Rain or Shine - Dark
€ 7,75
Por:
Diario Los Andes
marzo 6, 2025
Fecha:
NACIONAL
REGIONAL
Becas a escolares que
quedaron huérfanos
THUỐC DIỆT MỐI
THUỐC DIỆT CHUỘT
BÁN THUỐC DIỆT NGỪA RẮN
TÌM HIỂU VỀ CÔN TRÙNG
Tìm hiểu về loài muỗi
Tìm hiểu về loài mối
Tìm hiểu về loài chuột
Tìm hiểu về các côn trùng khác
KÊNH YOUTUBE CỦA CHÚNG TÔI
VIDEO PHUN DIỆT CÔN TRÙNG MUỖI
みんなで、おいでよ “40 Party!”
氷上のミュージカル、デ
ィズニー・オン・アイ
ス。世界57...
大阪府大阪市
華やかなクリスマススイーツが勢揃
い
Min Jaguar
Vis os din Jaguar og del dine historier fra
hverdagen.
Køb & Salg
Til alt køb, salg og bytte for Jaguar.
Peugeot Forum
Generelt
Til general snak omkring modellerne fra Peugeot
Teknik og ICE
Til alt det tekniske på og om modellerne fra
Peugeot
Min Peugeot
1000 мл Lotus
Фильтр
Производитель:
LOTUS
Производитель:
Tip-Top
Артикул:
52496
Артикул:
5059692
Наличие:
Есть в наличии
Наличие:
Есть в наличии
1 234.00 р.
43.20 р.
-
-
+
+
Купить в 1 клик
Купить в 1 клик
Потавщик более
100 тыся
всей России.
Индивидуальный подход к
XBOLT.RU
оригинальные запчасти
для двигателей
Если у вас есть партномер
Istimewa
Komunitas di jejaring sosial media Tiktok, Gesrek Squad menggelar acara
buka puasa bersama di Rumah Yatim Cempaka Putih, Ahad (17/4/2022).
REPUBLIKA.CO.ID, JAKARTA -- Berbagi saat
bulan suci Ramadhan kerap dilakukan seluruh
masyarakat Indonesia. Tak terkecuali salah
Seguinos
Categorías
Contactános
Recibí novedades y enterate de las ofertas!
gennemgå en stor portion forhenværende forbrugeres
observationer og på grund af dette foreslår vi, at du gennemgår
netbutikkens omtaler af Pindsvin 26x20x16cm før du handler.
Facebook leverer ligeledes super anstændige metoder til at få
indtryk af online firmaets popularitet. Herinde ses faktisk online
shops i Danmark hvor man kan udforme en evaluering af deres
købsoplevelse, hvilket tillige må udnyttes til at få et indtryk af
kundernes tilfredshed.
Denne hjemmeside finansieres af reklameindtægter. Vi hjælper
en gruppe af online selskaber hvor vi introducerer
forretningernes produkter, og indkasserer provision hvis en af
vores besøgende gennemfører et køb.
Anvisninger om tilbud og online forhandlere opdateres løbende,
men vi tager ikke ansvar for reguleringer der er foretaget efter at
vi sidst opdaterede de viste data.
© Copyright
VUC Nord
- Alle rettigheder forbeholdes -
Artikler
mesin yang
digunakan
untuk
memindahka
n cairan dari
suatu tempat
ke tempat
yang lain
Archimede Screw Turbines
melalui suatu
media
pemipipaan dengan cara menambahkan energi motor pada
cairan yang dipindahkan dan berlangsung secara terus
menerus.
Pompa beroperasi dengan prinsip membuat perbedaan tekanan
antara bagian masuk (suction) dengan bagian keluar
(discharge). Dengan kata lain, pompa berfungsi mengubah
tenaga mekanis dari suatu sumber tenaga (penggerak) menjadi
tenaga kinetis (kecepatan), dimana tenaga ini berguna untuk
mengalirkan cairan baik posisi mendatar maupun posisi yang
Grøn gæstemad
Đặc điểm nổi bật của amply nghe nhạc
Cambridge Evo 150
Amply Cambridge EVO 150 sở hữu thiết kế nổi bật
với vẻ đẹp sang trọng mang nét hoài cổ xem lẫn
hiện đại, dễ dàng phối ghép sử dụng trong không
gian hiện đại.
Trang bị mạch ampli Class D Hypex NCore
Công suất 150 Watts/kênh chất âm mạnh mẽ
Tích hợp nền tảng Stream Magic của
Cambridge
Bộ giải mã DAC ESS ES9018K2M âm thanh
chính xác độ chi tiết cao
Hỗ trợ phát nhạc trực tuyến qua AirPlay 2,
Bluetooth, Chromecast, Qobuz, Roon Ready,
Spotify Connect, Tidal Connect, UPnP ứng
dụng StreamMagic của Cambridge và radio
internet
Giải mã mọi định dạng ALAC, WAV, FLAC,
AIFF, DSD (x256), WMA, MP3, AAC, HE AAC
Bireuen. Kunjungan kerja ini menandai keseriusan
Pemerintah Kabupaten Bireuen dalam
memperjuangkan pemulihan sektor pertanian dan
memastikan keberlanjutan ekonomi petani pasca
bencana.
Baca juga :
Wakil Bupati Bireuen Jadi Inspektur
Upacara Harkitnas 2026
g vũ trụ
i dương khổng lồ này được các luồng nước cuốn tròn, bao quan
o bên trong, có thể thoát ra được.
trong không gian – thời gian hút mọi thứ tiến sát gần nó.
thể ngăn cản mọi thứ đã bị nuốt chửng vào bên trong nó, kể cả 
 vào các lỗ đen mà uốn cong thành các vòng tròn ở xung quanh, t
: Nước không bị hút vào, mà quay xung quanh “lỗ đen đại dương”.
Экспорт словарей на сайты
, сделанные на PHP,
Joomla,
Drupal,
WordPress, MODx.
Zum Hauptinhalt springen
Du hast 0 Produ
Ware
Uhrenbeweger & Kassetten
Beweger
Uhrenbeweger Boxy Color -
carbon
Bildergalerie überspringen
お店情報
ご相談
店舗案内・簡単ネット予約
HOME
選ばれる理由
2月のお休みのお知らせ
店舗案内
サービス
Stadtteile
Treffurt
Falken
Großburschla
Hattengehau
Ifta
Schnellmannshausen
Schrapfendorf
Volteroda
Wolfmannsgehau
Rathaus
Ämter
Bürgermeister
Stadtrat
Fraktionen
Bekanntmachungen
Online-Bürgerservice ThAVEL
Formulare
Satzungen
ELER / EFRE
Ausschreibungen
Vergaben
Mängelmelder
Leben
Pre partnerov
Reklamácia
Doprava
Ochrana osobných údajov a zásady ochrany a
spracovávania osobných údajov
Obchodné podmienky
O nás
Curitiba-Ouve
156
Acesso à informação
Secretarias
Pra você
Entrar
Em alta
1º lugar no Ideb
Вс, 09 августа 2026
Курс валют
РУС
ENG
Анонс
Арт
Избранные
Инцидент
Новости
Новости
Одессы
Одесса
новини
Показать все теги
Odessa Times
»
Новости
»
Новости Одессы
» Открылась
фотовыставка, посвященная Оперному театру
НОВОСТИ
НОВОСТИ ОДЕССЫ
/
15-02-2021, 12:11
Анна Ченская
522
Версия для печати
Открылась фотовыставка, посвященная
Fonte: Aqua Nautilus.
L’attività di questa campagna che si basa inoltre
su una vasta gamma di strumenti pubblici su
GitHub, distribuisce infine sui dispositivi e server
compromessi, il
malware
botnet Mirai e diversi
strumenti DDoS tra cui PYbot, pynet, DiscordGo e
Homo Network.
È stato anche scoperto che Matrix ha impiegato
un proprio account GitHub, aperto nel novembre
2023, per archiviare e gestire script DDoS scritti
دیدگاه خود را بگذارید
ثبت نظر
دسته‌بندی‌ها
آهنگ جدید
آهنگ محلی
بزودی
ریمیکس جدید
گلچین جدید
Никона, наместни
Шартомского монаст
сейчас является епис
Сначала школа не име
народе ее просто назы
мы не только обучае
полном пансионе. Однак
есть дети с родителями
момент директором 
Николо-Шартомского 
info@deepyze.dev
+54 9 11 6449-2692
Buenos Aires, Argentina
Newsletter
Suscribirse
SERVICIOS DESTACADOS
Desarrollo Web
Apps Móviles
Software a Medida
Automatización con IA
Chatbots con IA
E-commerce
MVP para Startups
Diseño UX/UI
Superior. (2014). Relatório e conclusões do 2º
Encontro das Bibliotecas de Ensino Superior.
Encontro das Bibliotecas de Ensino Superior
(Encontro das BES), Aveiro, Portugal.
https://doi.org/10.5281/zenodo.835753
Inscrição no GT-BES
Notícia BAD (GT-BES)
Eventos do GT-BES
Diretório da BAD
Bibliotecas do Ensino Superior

========================

Required work =
Would you please copy every line from the listing above that contains the word "nhạc"?

Result of the task =
Đặc điểm nổi bật của amply nghe nhạc
Hỗ trợ phát nhạc trực tuyến qua AirPlay 2,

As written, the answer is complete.